Effects of Alloying Elements (Cr, Mn) on Corrosion Properties of the High-Strength Steel in 3.5% NaCl Solution

Abstract

Effects of chromium and manganese as alloying elements on corrosion resistance of carbon steel were examined using evaluation of corrosion resistance in 60°C NaCl solution with a weight loss test, polarization test, analysis of rust with X-ray diffractometer, Raman spectroscopy, transmission electron microscopy, energy dispersive spectroscopy, and electron energy loss spectroscopy. The weight loss behavior conformed to a typical parabolic law, and the oxidation state of iron in rust was higher along the fast pathway but was disproportionate to the distance from the alloy/AR interface. It suggests that the corrosion process of the alloys was controlled by transport of oxygen to the rust layer.

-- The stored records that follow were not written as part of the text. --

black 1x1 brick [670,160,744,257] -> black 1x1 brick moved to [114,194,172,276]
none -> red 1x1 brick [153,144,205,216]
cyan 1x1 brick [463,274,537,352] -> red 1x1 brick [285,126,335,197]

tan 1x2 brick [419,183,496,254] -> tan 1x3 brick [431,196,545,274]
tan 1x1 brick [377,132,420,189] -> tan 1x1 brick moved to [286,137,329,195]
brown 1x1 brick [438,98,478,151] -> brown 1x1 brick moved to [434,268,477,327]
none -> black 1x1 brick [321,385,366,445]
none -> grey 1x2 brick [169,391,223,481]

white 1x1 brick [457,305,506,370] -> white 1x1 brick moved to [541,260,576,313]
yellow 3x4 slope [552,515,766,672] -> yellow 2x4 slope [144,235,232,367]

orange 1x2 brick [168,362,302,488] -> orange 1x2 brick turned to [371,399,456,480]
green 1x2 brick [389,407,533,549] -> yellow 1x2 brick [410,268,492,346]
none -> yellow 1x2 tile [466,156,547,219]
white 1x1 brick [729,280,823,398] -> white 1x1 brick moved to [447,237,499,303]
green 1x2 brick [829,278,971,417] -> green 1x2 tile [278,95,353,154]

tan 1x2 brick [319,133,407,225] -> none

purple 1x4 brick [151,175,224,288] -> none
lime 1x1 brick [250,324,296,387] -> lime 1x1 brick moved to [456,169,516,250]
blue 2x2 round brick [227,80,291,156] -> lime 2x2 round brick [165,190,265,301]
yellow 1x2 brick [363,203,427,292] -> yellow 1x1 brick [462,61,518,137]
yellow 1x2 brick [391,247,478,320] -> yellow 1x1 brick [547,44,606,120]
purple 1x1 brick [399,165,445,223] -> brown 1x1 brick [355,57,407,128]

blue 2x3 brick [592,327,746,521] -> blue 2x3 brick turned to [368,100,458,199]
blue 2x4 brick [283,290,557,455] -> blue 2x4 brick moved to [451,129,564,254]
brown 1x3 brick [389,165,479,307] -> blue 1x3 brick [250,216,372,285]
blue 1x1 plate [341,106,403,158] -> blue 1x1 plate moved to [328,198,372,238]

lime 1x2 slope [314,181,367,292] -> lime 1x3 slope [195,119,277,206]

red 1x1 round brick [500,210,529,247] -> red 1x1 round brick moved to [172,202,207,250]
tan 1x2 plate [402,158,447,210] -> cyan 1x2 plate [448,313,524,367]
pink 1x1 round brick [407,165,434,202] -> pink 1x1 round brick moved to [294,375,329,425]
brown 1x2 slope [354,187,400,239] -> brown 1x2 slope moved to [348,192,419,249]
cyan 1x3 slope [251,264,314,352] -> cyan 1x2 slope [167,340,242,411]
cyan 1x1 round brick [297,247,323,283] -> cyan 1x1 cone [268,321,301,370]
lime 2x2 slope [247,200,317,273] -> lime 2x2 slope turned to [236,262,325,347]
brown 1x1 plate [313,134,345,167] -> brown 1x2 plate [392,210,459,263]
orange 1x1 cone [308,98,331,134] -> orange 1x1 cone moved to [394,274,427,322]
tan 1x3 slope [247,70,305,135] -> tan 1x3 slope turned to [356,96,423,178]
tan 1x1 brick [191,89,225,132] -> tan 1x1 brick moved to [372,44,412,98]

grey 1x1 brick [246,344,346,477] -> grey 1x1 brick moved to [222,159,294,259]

The improvements in corrosion resistance of 18Mn and 18Mn5Cr resulted from both the refinement of grain in adherent rust (AR) and the increase of the amounts of goethite in nonadherent rust (NAR) by chromium and manganese. Especially, the effectiveness of chromium on corrosion resistance was also related to the refinements of grain in AR and the amounts of goethite in NAR. The Tafel extrapolation method was inadequate to measure the instantaneous corrosion rate of steels with various alloying elements and immersion periods because of the difference in electrochemical reduction rates of rust, depending on its constituent.